According to reports, allies of Prime Minister Keir Starmer briefed journalists that Wes Streeting, the health secretary, was plotting a leadership challenge. Streeting denied this outright, prompting Starmer to apologise – only to later insist that No 10 had never issued such briefings at all. This denial was so implausible that one government source, dripping with sarcasm, remarked that journalists must have been “tricked by several impostors posing as No 10 staff.”

The episode is absurd on its face. It is also almost entirely irrelevant to the daily concerns of voters. Yet in the space between the accusation and the attempted retraction, the event served as a revealing microcosm of the state of British governance, the dynamics inside Labour, and the broader decline of political seriousness in the UK. In many ways, it appears less an isolated crisis and more a preview of what the coming years might look like.

What we witnessed in this brief but telling drama was a classic four-stage cycle: crisis, personnel drama, the emergence of a supposedly salvationary leadership contender, and finally a return to crisis. It is the “death spiral” pattern typical of governments that have exhausted their mandate long before their term ends. First comes the panic, then the infighting, then the desperate search for a new hero – someone, anyone – who can stabilise the party’s fortunes. And finally, once the figure has been anointed, the cycle repeats.

Those observing events from afar often assume that political actors operate with elaborate strategic intent. Commentators asked: was Morgan McSweeney, Downing Street’s chief of staff, moving preemptively to flush out potential challengers? Was Starmer complicit in the scheme – or perhaps a captive, surrounded by overly ambitious aides and unable to control the machinery around him? Was Streeting expertly positioning himself by denying the rumours with just the right balance of confidence and humour?

• [JOBS]:
1 > Summarize the text on the Streeting briefing episode in two sentences.
2 > Reproduce word for word the text on the Streeting briefing episode from "What we witnessed" to "the cycle repeats.".

• [PROVIDED DATA]:
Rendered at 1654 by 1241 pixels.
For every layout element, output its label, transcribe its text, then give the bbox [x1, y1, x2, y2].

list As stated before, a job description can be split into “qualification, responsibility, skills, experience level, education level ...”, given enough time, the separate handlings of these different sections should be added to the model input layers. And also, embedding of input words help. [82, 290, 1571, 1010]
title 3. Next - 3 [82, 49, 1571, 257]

• [RESULTS BY TASK]:
1 > After allies of Keir Starmer reportedly briefed journalists that Wes Streeting was plotting a leadership challenge, Streeting denied it, and Starmer apologized but later insisted No 10 had never issued such briefings. The episode is described as absurd and almost irrelevant to voters, yet a revealing microcosm of British governance, of Labour's internal dynamics, and of the "death spiral" cycle of crisis, personnel drama, a hoped-for savior, and renewed crisis typical of governments that have exhausted their mandate.

2 >
What we witnessed in this brief but telling drama was a classic four-stage cycle: crisis, personnel drama, the emergence of a supposedly salvationary leadership contender, and finally a return to crisis. It is the “death spiral” pattern typical of governments that have exhausted their mandate long before their term ends. First comes the panic, then the infighting, then the desperate search for a new hero – someone, anyone – who can stabilise the party’s fortunes. And finally, once the figure has been anointed, the cycle repeats.